Dataset items:
◇ ◇ ◇ ◇ ◇
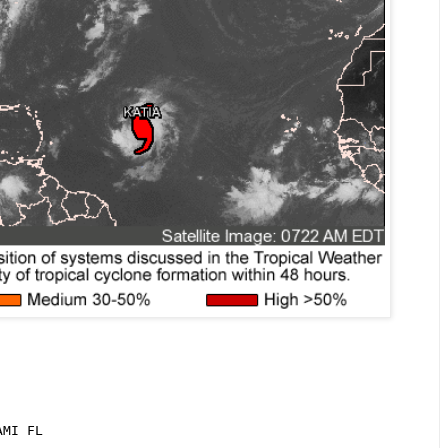
MI FL
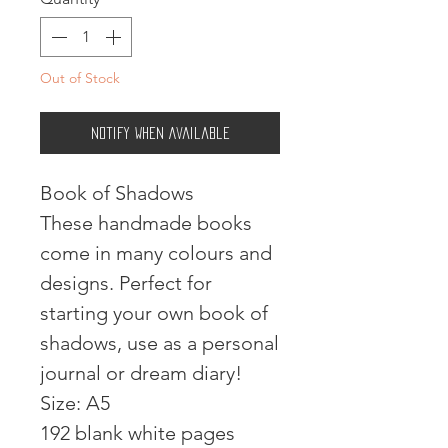
Out of Stock
Notify When Available
Book of Shadows
These handmade books
come in many colours and
designs. Perfect for
starting your own book of
shadows, use as a personal
journal or dream diary!
Size: A5
192 blank white pages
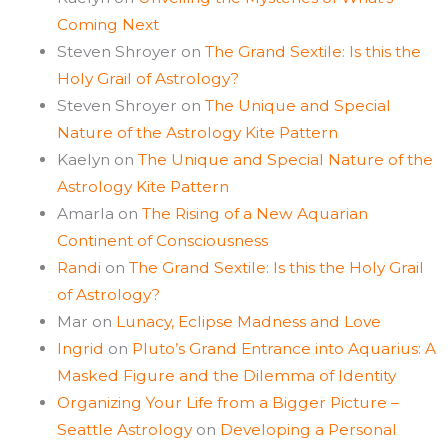
Coming Next
Steven Shroyer
on
The Grand Sextile: Is this the
Holy Grail of Astrology?
Steven Shroyer
on
The Unique and Special
Nature of the Astrology Kite Pattern
Kaelyn
on
The Unique and Special Nature of the
Astrology Kite Pattern
Amarla
on
The Rising of a New Aquarian
Continent of Consciousness
Randi
on
The Grand Sextile: Is this the Holy Grail
of Astrology?
Mar
on
Lunacy, Eclipse Madness and Love
Ingrid
on
Pluto’s Grand Entrance into Aquarius: A
Masked Figure and the Dilemma of Identity
Organizing Your Life from a Bigger Picture –
Seattle Astrology
on
Developing a Personal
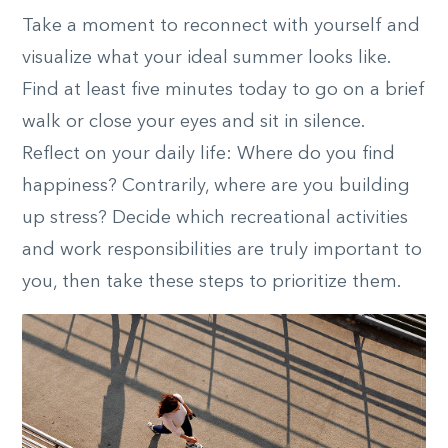
Take a moment to reconnect with yourself and
visualize what your ideal summer looks like.
Find at least five minutes today to go on a brief
walk or close your eyes and sit in silence.
Reflect on your daily life: Where do you find
happiness? Contrarily, where are you building
up stress? Decide which recreational activities
and work responsibilities are truly important to
you, then take these steps to prioritize them.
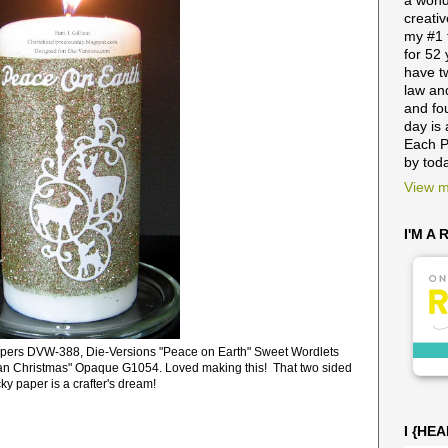
a wond
creativ
my #1 
for 52
have t
law and
and fo
day is 
Each P
by tod
View m
I'M A
pers DVW-388, Die-Versions "Peace on Earth" Sweet Wordlets
an Christmas" Opaque G1054. Loved making this! That two sided
cky paper is a crafter's dream!
I {HE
◇ ◇ ◇ ◇ ◇
> [ASSIGNED TASK]
Render each line of text in the material above as a row of a Markdown table with the columns "No." and "Text," numbering the rows in order and skipping blank lines. Leave the picture markers out of the table.

> [RESULT FOR THIS TASK]
| No. | Text |
|---|---|
| 1 | MI FL |
| 2 | Out of Stock |
| 3 | Notify When Available |
| 4 | Book of Shadows |
| 5 | These handmade books |
| 6 | come in many colours and |
| 7 | designs. Perfect for |
| 8 | starting your own book of |
| 9 | shadows, use as a personal |
| 10 | journal or dream diary! |
| 11 | Size: A5 |
| 12 | 192 blank white pages |
| 13 | Coming Next |
| 14 | Steven Shroyer |
| 15 | on |
| 16 | The Grand Sextile: Is this the |
| 17 | Holy Grail of Astrology? |
| 18 | Steven Shroyer |
| 19 | on |
| 20 | The Unique and Special |
| 21 | Nature of the Astrology Kite Pattern |
| 22 | Kaelyn |
| 23 | on |
| 24 | The Unique and Special Nature of the |
| 25 | Astrology Kite Pattern |
| 26 | Amarla |
| 27 | on |
| 28 | The Rising of a New Aquarian |
| 29 | Continent of Consciousness |
| 30 | Randi |
| 31 | on |
| 32 | The Grand Sextile: Is this the Holy Grail |
| 33 | of Astrology? |
| 34 | Mar |
| 35 | on |
| 36 | Lunacy, Eclipse Madness and Love |
| 37 | Ingrid |
| 38 | on |
| 39 | Pluto’s Grand Entrance into Aquarius: A |
| 40 | Masked Figure and the Dilemma of Identity |
| 41 | Organizing Your Life from a Bigger Picture – |
| 42 | Seattle Astrology |
| 43 | on |
| 44 | Developing a Personal |
| 45 | Take a moment to reconnect with yourself and |
| 46 | visualize what your ideal summer looks like. |
| 47 | Find at least five minutes today to go on a brief |
| 48 | walk or close your eyes and sit in silence. |
| 49 | Reflect on your daily life: Where do you find |
| 50 | happiness? Contrarily, where are you building |
| 51 | up stress? Decide which recreational activities |
| 52 | and work responsibilities are truly important to |
| 53 | you, then take these steps to prioritize them. |
| 54 | a wond |
| 55 | creativ |
| 56 | my #1  |
| 57 | for 52 |
| 58 | have t |
| 59 | law and |
| 60 | and fo |
| 61 | day is  |
| 62 | Each P |
| 63 | by tod |
| 64 | View m |
| 65 | I'M A |
| 66 | pers DVW-388, Die-Versions "Peace on Earth" Sweet Wordlets |
| 67 | an Christmas" Opaque G1054. Loved making this! That two sided |
| 68 | cky paper is a crafter's dream! |
| 69 | I {HE |